═══ SUPPLIED TEXT ═══

The choice of the friction law affects not only the grounded ice area
evolution, but also the evolution of the ice thickness. Thus, the grounded ice
area shrinkage is more pronounced when using the linear Budd law rather than
the non-linear Budd law, whereas the latter induces more VAF loss than the
former. Similarly, although the linear and non-linear Weertman laws lead to
similar evolutions of the grounded ice area for ${I}_{{R}_{\mathit{\gamma},\mathrm{\infty}}}$, they
produce significantly different VAF losses. The Weertman laws systematically
predict the lowest VAF losses. In addition, as for the Budd laws, the linear
Weertman law always predicts less VAF loss than the non-linear Weertman law,
which is in line with the results of Ritz et al. (2015), showing a
higher contribution of the Antarctic ice sheet to SLR as the Weertman law
tends toward a perfectly plastic law, i.e. *m*→0 in Eq. (5).
The two Schoof laws lead to significantly higher
VAF losses than the Weertman laws, with one exception: the non-linear
Weertman law for the inferred state ${I}_{{R}_{\mathit{\gamma},\mathrm{1}}}$, which predicts a VAF
loss very close to the ones obtained with the two Schoof laws. This is likely
due to the fact that, for ${I}_{{R}_{\mathit{\gamma},\mathrm{1}}}$, there are several regions of
unexpectedly high viscosity located a few tens of kilometres upstream of
the initial GL (Fig. 4i). Once the GL has reached
these regions, ice is stiffer and hampers further retreat, which explains the
stabilisation of the grounded ice area seen in Fig. 7c.
As a consequence, the rate of VAF losses
obtained with the two Schoof laws decreases, which also occurs with the
non-linear Weertman law but later on, so that, at the end of EXP_ABMB, the
relative VAF losses predicted by the three laws are almost identical. On the
other hand, for the Schoof law, the lower the value of *C*_{max}, the higher
the predicted VAF losses. This is not surprising as the regions over which
friction is governed by a Coulomb regime when using a Schoof law widen
when the value of *C*_{max} decreases (Brondex et al., 2017). For
${I}_{{R}_{\mathit{\gamma},\mathrm{100}}}$, the VAF losses obtained with the two Budd laws are
dramatically higher than the one obtained with the four other laws, which is
in line with the results obtained in Brondex et al. (2017).

The sensitivity of ice thickness rates of change to the chosen friction law
explains why the Budd laws produce a much larger GL retreat than the four other
laws in the regions of Cosgrove and Dotson and, in the case of the non-linear
Budd law, less retreat in the Thwaites region. As shown in
Brondex et al. (2017), because the Schoof law induces a Coulomb friction regime
(i.e. $\left|{\mathit{\tau}}_{\text{b}}\right|\sim {C}_{\text{max}}N$) within a narrow region of a few
kilometres directly upstream of the GL, the buttressing loss due to basal
melting rate increase cannot be compensated within this region, despite an
increase in ice velocities. Therefore, the perturbation is transmitted
upstream, in areas governed by a Weertman friction regime (i.e.

═══ RECORDED DATA ═══

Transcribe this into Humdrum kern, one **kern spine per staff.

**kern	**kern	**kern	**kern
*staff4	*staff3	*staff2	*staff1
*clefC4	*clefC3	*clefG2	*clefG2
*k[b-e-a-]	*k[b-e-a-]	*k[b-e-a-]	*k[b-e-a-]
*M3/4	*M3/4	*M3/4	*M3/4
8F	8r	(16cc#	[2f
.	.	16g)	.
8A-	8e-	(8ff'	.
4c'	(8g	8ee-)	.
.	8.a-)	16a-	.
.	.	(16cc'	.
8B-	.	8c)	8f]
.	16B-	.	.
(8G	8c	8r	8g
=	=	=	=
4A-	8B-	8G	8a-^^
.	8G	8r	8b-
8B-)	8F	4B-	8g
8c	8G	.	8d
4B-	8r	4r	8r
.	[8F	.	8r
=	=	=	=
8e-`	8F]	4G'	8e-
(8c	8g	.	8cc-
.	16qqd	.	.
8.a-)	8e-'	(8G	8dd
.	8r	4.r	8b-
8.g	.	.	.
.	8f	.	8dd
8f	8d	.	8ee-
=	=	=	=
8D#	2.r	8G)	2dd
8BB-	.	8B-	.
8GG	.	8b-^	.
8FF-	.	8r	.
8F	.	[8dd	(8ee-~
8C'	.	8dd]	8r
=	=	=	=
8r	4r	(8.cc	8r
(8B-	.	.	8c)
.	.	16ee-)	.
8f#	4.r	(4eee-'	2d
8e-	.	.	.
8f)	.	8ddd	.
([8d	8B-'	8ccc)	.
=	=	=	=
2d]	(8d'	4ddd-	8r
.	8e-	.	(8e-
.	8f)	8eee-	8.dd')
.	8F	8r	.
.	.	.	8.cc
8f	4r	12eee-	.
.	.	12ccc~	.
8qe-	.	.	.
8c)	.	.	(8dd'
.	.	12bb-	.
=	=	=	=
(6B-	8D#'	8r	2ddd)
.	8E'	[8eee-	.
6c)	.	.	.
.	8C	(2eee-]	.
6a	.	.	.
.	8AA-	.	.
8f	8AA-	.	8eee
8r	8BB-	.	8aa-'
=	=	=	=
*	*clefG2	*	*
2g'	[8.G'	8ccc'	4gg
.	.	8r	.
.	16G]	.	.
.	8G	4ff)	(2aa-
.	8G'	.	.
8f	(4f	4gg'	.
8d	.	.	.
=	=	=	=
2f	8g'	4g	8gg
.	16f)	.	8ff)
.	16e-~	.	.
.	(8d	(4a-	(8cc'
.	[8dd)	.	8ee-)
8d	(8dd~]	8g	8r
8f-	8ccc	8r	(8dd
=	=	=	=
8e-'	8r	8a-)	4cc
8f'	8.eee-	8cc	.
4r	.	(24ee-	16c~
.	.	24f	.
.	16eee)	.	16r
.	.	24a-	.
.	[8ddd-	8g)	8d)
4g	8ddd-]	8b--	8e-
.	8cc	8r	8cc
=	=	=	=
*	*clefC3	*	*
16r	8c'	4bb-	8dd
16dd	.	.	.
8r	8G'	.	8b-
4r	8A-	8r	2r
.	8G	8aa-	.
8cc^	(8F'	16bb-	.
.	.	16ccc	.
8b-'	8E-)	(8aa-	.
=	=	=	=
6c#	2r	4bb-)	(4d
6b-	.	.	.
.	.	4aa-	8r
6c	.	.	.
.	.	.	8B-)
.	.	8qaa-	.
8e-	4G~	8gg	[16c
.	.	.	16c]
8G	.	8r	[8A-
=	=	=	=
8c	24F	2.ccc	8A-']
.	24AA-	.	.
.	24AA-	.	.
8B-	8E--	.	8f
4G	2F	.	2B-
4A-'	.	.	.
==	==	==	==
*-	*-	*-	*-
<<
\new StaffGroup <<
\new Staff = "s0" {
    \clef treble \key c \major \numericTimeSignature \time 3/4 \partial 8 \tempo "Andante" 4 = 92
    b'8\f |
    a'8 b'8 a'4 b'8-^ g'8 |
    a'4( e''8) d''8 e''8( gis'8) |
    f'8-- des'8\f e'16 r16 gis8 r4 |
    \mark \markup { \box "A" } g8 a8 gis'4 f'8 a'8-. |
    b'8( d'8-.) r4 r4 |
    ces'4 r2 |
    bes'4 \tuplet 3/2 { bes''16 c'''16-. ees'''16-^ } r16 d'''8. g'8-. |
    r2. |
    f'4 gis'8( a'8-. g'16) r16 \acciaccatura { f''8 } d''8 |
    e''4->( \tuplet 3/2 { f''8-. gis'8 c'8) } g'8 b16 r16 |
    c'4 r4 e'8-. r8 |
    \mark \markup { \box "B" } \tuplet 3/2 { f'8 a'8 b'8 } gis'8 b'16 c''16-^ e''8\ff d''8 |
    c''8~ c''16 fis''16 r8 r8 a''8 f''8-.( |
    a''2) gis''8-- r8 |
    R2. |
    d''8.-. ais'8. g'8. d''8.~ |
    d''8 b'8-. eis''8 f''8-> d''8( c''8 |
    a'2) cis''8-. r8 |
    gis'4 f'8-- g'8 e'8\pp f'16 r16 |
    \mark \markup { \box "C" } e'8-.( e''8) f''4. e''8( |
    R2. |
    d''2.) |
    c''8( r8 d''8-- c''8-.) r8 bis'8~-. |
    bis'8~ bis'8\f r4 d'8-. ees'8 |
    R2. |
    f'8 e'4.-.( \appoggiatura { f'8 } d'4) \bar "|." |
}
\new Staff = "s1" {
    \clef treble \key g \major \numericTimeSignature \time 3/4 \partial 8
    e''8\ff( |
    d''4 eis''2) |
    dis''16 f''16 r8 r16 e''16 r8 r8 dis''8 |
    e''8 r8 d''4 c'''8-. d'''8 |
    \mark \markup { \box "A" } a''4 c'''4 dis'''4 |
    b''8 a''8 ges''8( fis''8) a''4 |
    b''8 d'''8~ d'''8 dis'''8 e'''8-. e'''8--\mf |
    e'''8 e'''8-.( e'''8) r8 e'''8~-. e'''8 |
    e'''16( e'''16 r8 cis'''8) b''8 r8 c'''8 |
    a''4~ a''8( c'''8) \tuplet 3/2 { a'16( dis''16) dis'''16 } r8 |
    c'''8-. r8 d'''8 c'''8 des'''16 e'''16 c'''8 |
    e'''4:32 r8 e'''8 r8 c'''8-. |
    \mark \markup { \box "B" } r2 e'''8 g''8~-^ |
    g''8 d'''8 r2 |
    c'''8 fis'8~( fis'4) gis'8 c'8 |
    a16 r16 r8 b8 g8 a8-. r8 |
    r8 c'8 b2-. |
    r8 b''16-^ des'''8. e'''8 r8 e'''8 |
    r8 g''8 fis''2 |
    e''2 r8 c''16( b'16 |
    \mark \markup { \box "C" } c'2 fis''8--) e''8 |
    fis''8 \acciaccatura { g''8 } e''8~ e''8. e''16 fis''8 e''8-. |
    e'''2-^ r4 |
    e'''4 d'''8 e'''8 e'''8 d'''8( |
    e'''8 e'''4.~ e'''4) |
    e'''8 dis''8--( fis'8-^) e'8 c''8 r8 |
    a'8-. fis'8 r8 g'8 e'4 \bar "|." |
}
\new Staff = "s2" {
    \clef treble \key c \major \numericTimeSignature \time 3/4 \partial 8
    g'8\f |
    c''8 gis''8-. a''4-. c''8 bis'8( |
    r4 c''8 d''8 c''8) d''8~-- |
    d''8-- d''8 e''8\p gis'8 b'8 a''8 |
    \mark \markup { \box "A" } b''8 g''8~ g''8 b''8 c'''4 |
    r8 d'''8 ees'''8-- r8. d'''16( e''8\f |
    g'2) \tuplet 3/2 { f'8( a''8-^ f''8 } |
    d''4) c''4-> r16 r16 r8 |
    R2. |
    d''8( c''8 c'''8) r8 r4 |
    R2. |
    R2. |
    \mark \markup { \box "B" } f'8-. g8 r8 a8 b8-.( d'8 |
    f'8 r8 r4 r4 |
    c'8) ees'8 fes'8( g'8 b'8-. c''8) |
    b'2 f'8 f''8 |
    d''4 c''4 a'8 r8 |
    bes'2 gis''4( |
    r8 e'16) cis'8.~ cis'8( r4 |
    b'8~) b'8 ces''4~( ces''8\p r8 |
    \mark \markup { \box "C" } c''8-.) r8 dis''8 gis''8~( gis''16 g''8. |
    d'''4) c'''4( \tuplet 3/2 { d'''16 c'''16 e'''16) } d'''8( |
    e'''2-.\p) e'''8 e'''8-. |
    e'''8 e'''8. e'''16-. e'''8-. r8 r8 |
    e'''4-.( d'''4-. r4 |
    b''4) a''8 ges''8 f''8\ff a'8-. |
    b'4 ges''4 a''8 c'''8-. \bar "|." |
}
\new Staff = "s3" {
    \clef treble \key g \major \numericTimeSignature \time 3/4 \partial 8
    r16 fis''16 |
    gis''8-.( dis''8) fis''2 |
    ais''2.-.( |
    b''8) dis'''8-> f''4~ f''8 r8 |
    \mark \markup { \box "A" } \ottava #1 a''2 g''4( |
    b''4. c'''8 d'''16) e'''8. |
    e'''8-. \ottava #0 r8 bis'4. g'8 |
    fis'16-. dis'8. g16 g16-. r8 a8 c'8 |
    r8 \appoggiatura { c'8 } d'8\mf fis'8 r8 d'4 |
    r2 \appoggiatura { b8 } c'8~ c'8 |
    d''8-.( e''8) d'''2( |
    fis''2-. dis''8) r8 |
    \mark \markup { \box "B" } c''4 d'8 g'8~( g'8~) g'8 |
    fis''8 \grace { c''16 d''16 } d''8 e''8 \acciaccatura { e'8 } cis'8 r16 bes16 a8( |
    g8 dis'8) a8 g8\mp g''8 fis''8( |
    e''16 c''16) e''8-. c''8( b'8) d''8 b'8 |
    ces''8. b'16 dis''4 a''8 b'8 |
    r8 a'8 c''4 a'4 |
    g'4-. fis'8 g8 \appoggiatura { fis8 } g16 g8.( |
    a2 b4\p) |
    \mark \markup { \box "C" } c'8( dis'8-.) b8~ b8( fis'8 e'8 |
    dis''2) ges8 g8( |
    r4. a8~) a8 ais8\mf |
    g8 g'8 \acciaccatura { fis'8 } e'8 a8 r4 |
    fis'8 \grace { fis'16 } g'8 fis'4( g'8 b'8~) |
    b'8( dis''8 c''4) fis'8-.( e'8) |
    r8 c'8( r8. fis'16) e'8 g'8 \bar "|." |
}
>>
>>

═══

● EXERCISE TASKS:
- A) Condense the paragraph of the passage on friction laws that begins "The choice of the friction law affects" into a bulleted list, keeping its main facts.
- B) Translate this sentence from the passage on friction laws into French: "Once the GL has reached these regions, ice is stiffer and hampers further retreat, which explains the stabilisation of the grounded ice area seen in Fig. 7c."
- C) Extend the passage on friction laws by writing what comes next from the point where it stops.
These entries play no role in what you are asked to do.

● RESPONSES FOR EACH TASK:
- A)
- The friction law affects both how the grounded ice area evolves and how ice thickness evolves.
- The linear Budd law shrinks the grounded ice area more than the non-linear Budd law. The non-linear Budd law causes more VAF loss.
- For the inferred state I(Rγ,∞), the linear and non-linear Weertman laws give similar grounded ice area evolutions but significantly different VAF losses.
- The Weertman laws systematically predict the lowest VAF losses. The linear Weertman law always predicts less loss than the non-linear one. This agrees with Ritz et al. (2015), who found a higher Antarctic contribution to SLR as the Weertman law approaches a perfectly plastic law (m→0 in Eq. 5).
- The two Schoof laws give significantly higher VAF losses than the Weertman laws. The exception is the non-linear Weertman law for I(Rγ,1), whose loss is very close to theirs.
- This exception is likely due to regions of unexpectedly high viscosity a few tens of kilometres upstream of the initial GL (Fig. 4i). There the stiffer ice hampers further retreat and stabilises the grounded ice area (Fig. 7c).
- As a result, the rate of VAF loss under the Schoof laws decreases. The same happens later with the non-linear Weertman law, so by the end of EXP_ABMB the three laws give almost identical relative VAF losses.
- For the Schoof law, a lower C_max gives higher VAF losses, because the regions under a Coulomb friction regime widen as C_max decreases (Brondex et al., 2017).
- For I(Rγ,100), the two Budd laws give dramatically higher VAF losses than the other four laws, consistent with Brondex et al. (2017).

- B) Une fois que la GL a atteint ces régions, la glace est plus rigide et entrave tout recul supplémentaire, ce qui explique la stabilisation de la surface de glace posée observée sur la Fig. 7c.

- C)
$\left|{\mathit{\tau}}_{\text{b}}\right|\sim {C}_{\text{S}}|{\mathbf{u}}_{\text{b}}{|}^{m}$), where a velocity increase
enables a rapid compensation of the buttressing loss. As a consequence,
although the Schoof law induces an important peak of thinning, it stays very
localised in the immediate vicinity of the GL. In contrast, for the Budd
laws,
the basal shear stress depends on both **u**_{b} and *N* over the whole
domain. In addition, *N* can be low on large distances upstream of the GL,
especially where the bed profile is retrograde and induces a rapid increase in the water column height as we go further upstream, while the ice thickness
does not increase as fast. As a consequence, the peak of thinning obtained at
the GL with a Budd law is less pronounced than the one obtained with the
Schoof law, but, depending on the bed profile, it can propagate much further
upstream. This is particularly well illustrated in Fig. 3 of
Brondex et al. (2017). In addition, as for the Weertman law, perturbations are
transmitted farther and faster inland when using the non-linear Budd law
rather than the linear Budd law. As a consequence, the peak of thinning
obtained with the linear Budd law in the immediate vicinity of the GL is
slightly more pronounced than the one obtained with the non-linear Budd law,
but it propagates over slightly shorter distances (Fig. S2). In the regions of Cosgrove and Dotson, the initial
surface profiles are close to the flotation altitudes over large distances
upstream of the GL (Fig. 9). In these two regions, both
the linear and non-linear Budd laws induce a rapid purge of the VAF over
these large distances, leading to an important retreat of the GL. This
retreat might be enhanced by a potential MISI as the GL ends up on retrograde
bed slopes. Note, however, that the Cosgrove and Dotson ice shelves being both
well confined, knowledge of the bed slopes alone is not sufficient to predict
the occurrence of a MISI (Gudmundsson et al., 2012; Haseloff and Sergienko, 2018).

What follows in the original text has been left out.